Des chiffres attendus qui pèseront sur la stratégie de la Banque du Canada
Statistique Canada publie vendredi matin le rapport sur l'emploi pour le mois de juin, des données scrutées de près par les économistes et par la Banque du Canada avant sa prochaine décision sur les taux d'intérêt. Un sondage Reuters auprès d'économistes place la création d'emplois attendue à +10 000 pour juin, un chiffre qui, s'il se confirme, maintiendrait le taux de chômage national à 6,6 %.
Un marché du travail encore volatil
Le contexte récent rend l'interprétation délicate : mai avait surpris par une hausse nette de +88 000 emplois, un rebond qui avait partiellement compensé les pertes observées au cours des quatre premiers mois de l'année. Les analystes de la RBC, cités dans le sondage, notent que le marché du travail demeure volatil et que, malgré des signes d'amélioration depuis l'été précédent, le chômage reste significatif.
- Emplois attendus (juin) : +10 000
- Taux de chômage estimé : 6,6 % (stable)
- Rebond de mai : +88 000 emplois
| Mois | Variation nette d'emplois | Observation |
|---|---|---|
| Mai | +88 000 | Hausse inattendue |
| Juin (attendu) | +10 000 | Maintien du chômage à 6,6 % |
La jeunesse, une fracture persistante
Derrière ces agrégats demeurent des fragilités structurelles, particulièrement parmi les jeunes. Statistique Canada indiquait en avril un taux de chômage de 14,3 % pour les 15-24 ans, soit seulement 0,3 point de moins que le sommet des quinze dernières années hors période pandémique. Cette réalité pèse sur les trajectoires d'insertion et sur les politiques d'emploi ciblées.

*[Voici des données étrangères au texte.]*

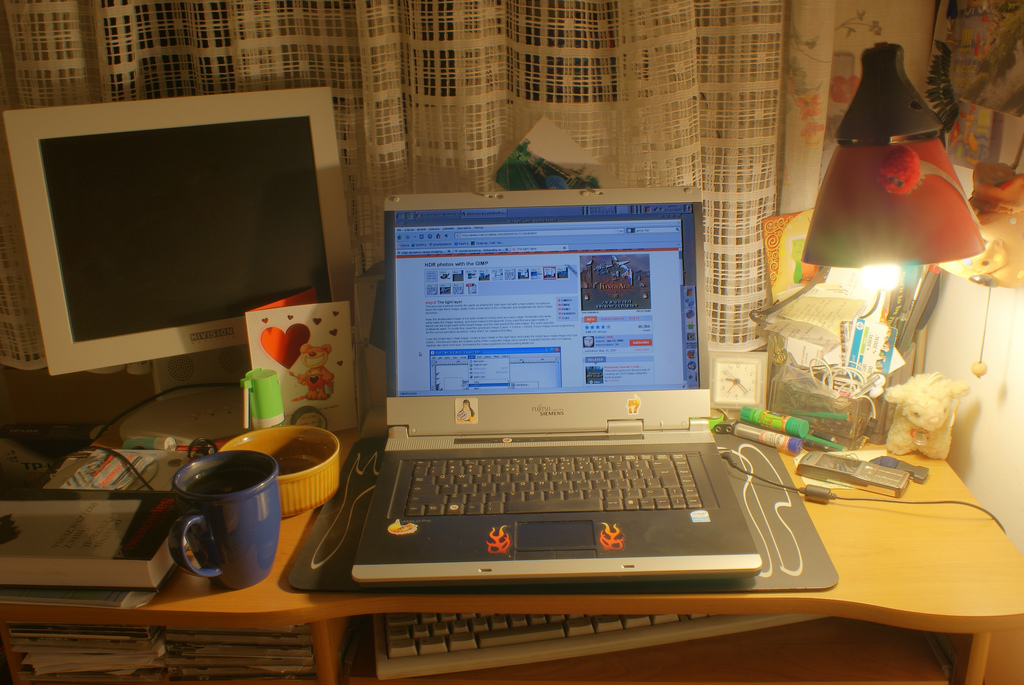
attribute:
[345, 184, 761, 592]
laptop — opened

« Les jeunes peinent à se trouver un emploi »
Pour les salariés et demandeurs d'emploi, l'enjeu est double : une amélioration globale du marché ne garantit pas une reprise répartie de manière homogène selon les tranches d'âge ou les secteurs. Pour les employeurs, la volatilité récente complique la lecture des signaux de recrutement et d'investissement.

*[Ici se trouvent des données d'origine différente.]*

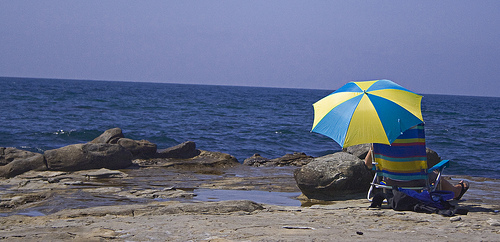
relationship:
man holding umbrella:
[373, 139, 444, 199] [310, 73, 430, 173]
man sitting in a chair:
[364, 139, 471, 203] [371, 118, 452, 213]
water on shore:
[192, 185, 303, 207] [14, 132, 336, 235]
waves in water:
[26, 83, 167, 125] [179, 88, 297, 141]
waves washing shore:
[26, 83, 167, 125] [0, 127, 500, 241]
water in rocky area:
[192, 185, 303, 207] [4, 127, 383, 236]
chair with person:
[361, 134, 444, 218] [400, 123, 487, 221]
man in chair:
[364, 139, 471, 203] [363, 131, 456, 231]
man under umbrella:
[364, 139, 471, 203] [309, 79, 421, 155]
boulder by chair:
[290, 145, 392, 210] [356, 110, 473, 235]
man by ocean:
[364, 139, 471, 203] [29, 80, 479, 161]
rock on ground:
[237, 152, 271, 167] [78, 116, 276, 242]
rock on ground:
[237, 152, 271, 167] [221, 137, 284, 181]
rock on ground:
[237, 152, 271, 167] [245, 119, 307, 192]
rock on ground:
[237, 152, 271, 167] [114, 107, 231, 177]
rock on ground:
[237, 152, 271, 167] [168, 134, 239, 194]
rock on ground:
[237, 152, 271, 167] [102, 122, 153, 197]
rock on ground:
[93, 121, 123, 141] [84, 115, 136, 155]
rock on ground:
[237, 152, 271, 167] [43, 122, 161, 185]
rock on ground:
[237, 152, 271, 167] [81, 152, 129, 187]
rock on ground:
[168, 179, 209, 199] [126, 165, 207, 218]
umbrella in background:
[326, 77, 407, 142] [194, 99, 472, 155]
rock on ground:
[237, 152, 271, 167] [123, 196, 305, 221]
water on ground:
[215, 185, 294, 203] [192, 149, 307, 225]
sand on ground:
[133, 193, 483, 242] [242, 215, 323, 234]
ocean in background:
[23, 67, 298, 149] [44, 164, 297, 207]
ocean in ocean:
[0, 75, 500, 178] [52, 105, 274, 187]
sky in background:
[43, 60, 409, 89] [36, 99, 450, 154]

Implications pour la politique monétaire et les entreprises
Ce rapport constitue le dernier point de référence macroéconomique majeur pour la Banque du Canada avant sa décision sur les taux. Une stabilisation autour de 6,6 % et une création d'emplois modeste pourraient conforter une posture prudente de la banque centrale, tandis qu'une surprise à la hausse ou à la baisse modifierait les anticipations.
Sur le terrain, les entreprises restent attentives : un marché du travail moins tendu peut soulager les pressions salariales, mais une demande intérieure atone limiterait les recrutements. Pour les jeunes et les publics vulnérables, les chiffres soulignent la nécessité de politiques d'accompagnement ciblées et d'initiatives pour faciliter l'accès à l'emploi.

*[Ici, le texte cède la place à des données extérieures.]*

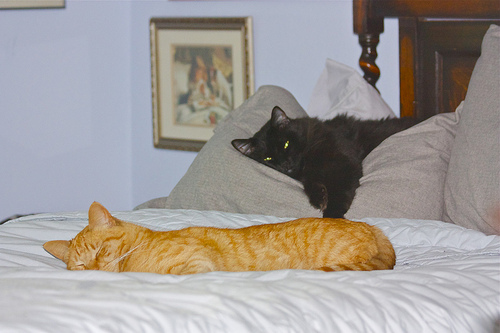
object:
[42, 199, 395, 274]
cat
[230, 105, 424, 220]
cat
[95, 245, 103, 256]
eye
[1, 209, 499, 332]
comforter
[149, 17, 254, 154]
picture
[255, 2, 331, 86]
wall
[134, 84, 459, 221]
pillow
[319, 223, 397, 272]
tail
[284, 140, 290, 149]
eye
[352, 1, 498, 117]
headboard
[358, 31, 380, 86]
spinal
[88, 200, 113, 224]
ear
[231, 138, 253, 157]
ear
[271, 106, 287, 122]
ear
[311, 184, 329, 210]
paw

La publication officielle de Statistique Canada permettra d'affiner ces lectures et de mesurer si le rebond de mai amorce une tendance durable ou s'il s'agissait d'un épisode ponctuel. En attendant, les acteurs économiques garderont un œil sur la prochaine décision de la Banque du Canada, étroitement liée aux trajectoires de l'emploi.